- Job
Having read the records, set them all down exactly as they appear.

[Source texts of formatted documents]
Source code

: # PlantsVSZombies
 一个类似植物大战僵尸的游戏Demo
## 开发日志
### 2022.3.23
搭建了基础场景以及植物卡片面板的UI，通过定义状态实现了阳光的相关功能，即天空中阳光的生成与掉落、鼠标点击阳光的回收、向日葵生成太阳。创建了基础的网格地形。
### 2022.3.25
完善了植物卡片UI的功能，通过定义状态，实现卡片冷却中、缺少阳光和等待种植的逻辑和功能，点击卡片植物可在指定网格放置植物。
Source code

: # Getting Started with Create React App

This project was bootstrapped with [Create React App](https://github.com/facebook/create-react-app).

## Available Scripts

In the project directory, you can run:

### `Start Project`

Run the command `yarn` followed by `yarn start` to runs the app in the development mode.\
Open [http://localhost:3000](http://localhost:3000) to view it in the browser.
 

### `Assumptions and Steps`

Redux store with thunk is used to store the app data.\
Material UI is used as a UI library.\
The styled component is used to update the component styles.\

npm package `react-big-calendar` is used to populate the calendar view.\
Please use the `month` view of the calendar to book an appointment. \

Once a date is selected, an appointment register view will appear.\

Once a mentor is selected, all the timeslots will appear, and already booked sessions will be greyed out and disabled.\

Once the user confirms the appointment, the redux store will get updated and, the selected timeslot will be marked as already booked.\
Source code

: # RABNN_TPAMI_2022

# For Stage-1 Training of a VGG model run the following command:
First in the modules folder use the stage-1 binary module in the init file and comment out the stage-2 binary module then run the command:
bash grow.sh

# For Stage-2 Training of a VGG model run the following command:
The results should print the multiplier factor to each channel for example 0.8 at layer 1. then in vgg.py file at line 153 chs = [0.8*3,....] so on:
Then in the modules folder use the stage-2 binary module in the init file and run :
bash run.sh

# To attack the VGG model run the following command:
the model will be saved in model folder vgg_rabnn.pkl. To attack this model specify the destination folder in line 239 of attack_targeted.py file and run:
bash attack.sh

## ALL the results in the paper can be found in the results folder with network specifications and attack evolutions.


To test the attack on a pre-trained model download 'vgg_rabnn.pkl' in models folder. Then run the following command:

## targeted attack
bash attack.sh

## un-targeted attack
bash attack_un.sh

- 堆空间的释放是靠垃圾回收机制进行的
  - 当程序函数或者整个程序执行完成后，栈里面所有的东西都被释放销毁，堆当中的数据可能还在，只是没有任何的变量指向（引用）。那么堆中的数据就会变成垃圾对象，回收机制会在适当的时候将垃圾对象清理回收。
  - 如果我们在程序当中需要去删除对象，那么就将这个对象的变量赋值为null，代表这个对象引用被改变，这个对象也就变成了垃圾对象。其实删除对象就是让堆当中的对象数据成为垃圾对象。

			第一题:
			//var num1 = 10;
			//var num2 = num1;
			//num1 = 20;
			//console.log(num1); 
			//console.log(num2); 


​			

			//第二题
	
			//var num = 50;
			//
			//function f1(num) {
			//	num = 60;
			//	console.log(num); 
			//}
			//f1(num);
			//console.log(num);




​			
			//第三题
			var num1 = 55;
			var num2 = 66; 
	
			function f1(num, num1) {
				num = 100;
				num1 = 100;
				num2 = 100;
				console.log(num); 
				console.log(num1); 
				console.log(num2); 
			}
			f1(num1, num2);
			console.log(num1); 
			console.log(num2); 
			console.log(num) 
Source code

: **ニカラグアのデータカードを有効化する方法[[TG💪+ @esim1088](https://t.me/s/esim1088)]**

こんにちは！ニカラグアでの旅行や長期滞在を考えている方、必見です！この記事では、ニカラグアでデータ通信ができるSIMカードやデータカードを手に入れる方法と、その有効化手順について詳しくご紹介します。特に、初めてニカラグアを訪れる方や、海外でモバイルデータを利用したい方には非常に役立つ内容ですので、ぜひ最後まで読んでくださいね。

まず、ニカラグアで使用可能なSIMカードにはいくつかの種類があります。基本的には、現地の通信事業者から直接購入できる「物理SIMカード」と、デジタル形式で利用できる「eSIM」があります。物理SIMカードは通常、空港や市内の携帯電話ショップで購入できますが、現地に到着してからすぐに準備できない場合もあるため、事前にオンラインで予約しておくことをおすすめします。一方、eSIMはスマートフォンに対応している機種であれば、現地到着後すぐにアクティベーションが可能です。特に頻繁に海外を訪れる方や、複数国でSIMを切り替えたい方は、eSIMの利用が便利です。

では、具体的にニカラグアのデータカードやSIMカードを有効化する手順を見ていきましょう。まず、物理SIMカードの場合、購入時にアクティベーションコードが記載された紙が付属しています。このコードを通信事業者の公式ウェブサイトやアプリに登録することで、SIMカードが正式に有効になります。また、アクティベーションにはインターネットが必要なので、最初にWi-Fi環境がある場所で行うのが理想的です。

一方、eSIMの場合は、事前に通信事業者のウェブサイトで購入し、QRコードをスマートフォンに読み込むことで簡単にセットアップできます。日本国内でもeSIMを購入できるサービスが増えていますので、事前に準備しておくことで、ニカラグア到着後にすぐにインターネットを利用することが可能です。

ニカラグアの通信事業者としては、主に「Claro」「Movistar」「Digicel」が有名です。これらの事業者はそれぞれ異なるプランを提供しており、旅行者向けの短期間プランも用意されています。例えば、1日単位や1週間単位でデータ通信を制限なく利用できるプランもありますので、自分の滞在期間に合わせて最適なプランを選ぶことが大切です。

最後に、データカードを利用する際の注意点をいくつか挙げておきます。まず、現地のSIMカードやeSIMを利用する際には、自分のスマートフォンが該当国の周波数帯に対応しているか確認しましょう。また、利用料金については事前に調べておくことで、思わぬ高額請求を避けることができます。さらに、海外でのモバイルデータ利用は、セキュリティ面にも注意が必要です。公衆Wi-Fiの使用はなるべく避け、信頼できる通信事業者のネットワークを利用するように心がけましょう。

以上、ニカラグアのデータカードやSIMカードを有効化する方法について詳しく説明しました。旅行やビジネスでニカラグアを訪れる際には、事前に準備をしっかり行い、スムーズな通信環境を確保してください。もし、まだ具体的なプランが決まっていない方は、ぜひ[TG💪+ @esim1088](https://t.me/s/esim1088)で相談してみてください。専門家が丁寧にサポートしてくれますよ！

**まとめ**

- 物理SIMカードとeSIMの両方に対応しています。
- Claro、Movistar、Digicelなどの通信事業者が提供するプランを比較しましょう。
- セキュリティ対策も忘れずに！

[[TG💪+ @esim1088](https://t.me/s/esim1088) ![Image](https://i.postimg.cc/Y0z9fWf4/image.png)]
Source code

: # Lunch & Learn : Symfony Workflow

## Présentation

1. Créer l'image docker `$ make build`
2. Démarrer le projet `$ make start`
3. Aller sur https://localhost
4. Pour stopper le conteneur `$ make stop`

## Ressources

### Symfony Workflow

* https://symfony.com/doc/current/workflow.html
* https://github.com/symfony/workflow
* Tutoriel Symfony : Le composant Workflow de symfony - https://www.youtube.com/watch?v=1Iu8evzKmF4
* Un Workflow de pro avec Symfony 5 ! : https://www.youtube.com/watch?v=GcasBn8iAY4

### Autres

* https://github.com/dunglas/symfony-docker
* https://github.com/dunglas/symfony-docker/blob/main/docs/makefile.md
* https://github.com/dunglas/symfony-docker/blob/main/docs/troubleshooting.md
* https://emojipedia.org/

- Exercise result
Source code

: # PlantsVSZombies
 一个类似植物大战僵尸的游戏Demo
## 开发日志
### 2022.3.23
搭建了基础场景以及植物卡片面板的UI，通过定义状态实现了阳光的相关功能，即天空中阳光的生成与掉落、鼠标点击阳光的回收、向日葵生成太阳。创建了基础的网格地形。
### 2022.3.25
完善了植物卡片UI的功能，通过定义状态，实现卡片冷却中、缺少阳光和等待种植的逻辑和功能，点击卡片植物可在指定网格放置植物。
Source code

: # Getting Started with Create React App

This project was bootstrapped with [Create React App](https://github.com/facebook/create-react-app).

## Available Scripts

In the project directory, you can run:

### `Start Project`

Run the command `yarn` followed by `yarn start` to runs the app in the development mode.\
Open [http://localhost:3000](http://localhost:3000) to view it in the browser.
 

### `Assumptions and Steps`

Redux store with thunk is used to store the app data.\
Material UI is used as a UI library.\
The styled component is used to update the component styles.\

npm package `react-big-calendar` is used to populate the calendar view.\
Please use the `month` view of the calendar to book an appointment. \

Once a date is selected, an appointment register view will appear.\

Once a mentor is selected, all the timeslots will appear, and already booked sessions will be greyed out and disabled.\

Once the user confirms the appointment, the redux store will get updated and, the selected timeslot will be marked as already booked.\
Source code

: # RABNN_TPAMI_2022

# For Stage-1 Training of a VGG model run the following command:
First in the modules folder use the stage-1 binary module in the init file and comment out the stage-2 binary module then run the command:
bash grow.sh

# For Stage-2 Training of a VGG model run the following command:
The results should print the multiplier factor to each channel for example 0.8 at layer 1. then in vgg.py file at line 153 chs = [0.8*3,....] so on:
Then in the modules folder use the stage-2 binary module in the init file and run :
bash run.sh

# To attack the VGG model run the following command:
the model will be saved in model folder vgg_rabnn.pkl. To attack this model specify the destination folder in line 239 of attack_targeted.py file and run:
bash attack.sh

## ALL the results in the paper can be found in the results folder with network specifications and attack evolutions.


To test the attack on a pre-trained model download 'vgg_rabnn.pkl' in models folder. Then run the following command:

## targeted attack
bash attack.sh

## un-targeted attack
bash attack_un.sh

- 堆空间的释放是靠垃圾回收机制进行的
  - 当程序函数或者整个程序执行完成后，栈里面所有的东西都被释放销毁，堆当中的数据可能还在，只是没有任何的变量指向（引用）。那么堆中的数据就会变成垃圾对象，回收机制会在适当的时候将垃圾对象清理回收。
  - 如果我们在程序当中需要去删除对象，那么就将这个对象的变量赋值为null，代表这个对象引用被改变，这个对象也就变成了垃圾对象。其实删除对象就是让堆当中的对象数据成为垃圾对象。

			第一题:
			//var num1 = 10;
			//var num2 = num1;
			//num1 = 20;
			//console.log(num1); 
			//console.log(num2); 


​			

			//第二题
	
			//var num = 50;
			//
			//function f1(num) {
			//	num = 60;
			//	console.log(num); 
			//}
			//f1(num);
			//console.log(num);




​			
			//第三题
			var num1 = 55;
			var num2 = 66; 
	
			function f1(num, num1) {
				num = 100;
				num1 = 100;
				num2 = 100;
				console.log(num); 
				console.log(num1); 
				console.log(num2); 
			}
			f1(num1, num2);
			console.log(num1); 
			console.log(num2); 
			console.log(num) 
Source code

: **ニカラグアのデータカードを有効化する方法[[TG💪+ @esim1088](https://t.me/s/esim1088)]**

こんにちは！ニカラグアでの旅行や長期滞在を考えている方、必見です！この記事では、ニカラグアでデータ通信ができるSIMカードやデータカードを手に入れる方法と、その有効化手順について詳しくご紹介します。特に、初めてニカラグアを訪れる方や、海外でモバイルデータを利用したい方には非常に役立つ内容ですので、ぜひ最後まで読んでくださいね。

まず、ニカラグアで使用可能なSIMカードにはいくつかの種類があります。基本的には、現地の通信事業者から直接購入できる「物理SIMカード」と、デジタル形式で利用できる「eSIM」があります。物理SIMカードは通常、空港や市内の携帯電話ショップで購入できますが、現地に到着してからすぐに準備できない場合もあるため、事前にオンラインで予約しておくことをおすすめします。一方、eSIMはスマートフォンに対応している機種であれば、現地到着後すぐにアクティベーションが可能です。特に頻繁に海外を訪れる方や、複数国でSIMを切り替えたい方は、eSIMの利用が便利です。

では、具体的にニカラグアのデータカードやSIMカードを有効化する手順を見ていきましょう。まず、物理SIMカードの場合、購入時にアクティベーションコードが記載された紙が付属しています。このコードを通信事業者の公式ウェブサイトやアプリに登録することで、SIMカードが正式に有効になります。また、アクティベーションにはインターネットが必要なので、最初にWi-Fi環境がある場所で行うのが理想的です。

一方、eSIMの場合は、事前に通信事業者のウェブサイトで購入し、QRコードをスマートフォンに読み込むことで簡単にセットアップできます。日本国内でもeSIMを購入できるサービスが増えていますので、事前に準備しておくことで、ニカラグア到着後にすぐにインターネットを利用することが可能です。

ニカラグアの通信事業者としては、主に「Claro」「Movistar」「Digicel」が有名です。これらの事業者はそれぞれ異なるプランを提供しており、旅行者向けの短期間プランも用意されています。例えば、1日単位や1週間単位でデータ通信を制限なく利用できるプランもありますので、自分の滞在期間に合わせて最適なプランを選ぶことが大切です。

最後に、データカードを利用する際の注意点をいくつか挙げておきます。まず、現地のSIMカードやeSIMを利用する際には、自分のスマートフォンが該当国の周波数帯に対応しているか確認しましょう。また、利用料金については事前に調べておくことで、思わぬ高額請求を避けることができます。さらに、海外でのモバイルデータ利用は、セキュリティ面にも注意が必要です。公衆Wi-Fiの使用はなるべく避け、信頼できる通信事業者のネットワークを利用するように心がけましょう。

以上、ニカラグアのデータカードやSIMカードを有効化する方法について詳しく説明しました。旅行やビジネスでニカラグアを訪れる際には、事前に準備をしっかり行い、スムーズな通信環境を確保してください。もし、まだ具体的なプランが決まっていない方は、ぜひ[TG💪+ @esim1088](https://t.me/s/esim1088)で相談してみてください。専門家が丁寧にサポートしてくれますよ！

**まとめ**

- 物理SIMカードとeSIMの両方に対応しています。
- Claro、Movistar、Digicelなどの通信事業者が提供するプランを比較しましょう。
- セキュリティ対策も忘れずに！

[[TG💪+ @esim1088](https://t.me/s/esim1088) ![Image](https://i.postimg.cc/Y0z9fWf4/image.png)]
Source code

: # Lunch & Learn : Symfony Workflow

## Présentation

1. Créer l'image docker `$ make build`
2. Démarrer le projet `$ make start`
3. Aller sur https://localhost
4. Pour stopper le conteneur `$ make stop`

## Ressources

### Symfony Workflow

* https://symfony.com/doc/current/workflow.html
* https://github.com/symfony/workflow
* Tutoriel Symfony : Le composant Workflow de symfony - https://www.youtube.com/watch?v=1Iu8evzKmF4
* Un Workflow de pro avec Symfony 5 ! : https://www.youtube.com/watch?v=GcasBn8iAY4

### Autres

* https://github.com/dunglas/symfony-docker
* https://github.com/dunglas/symfony-docker/blob/main/docs/makefile.md
* https://github.com/dunglas/symfony-docker/blob/main/docs/troubleshooting.md
* https://emojipedia.org/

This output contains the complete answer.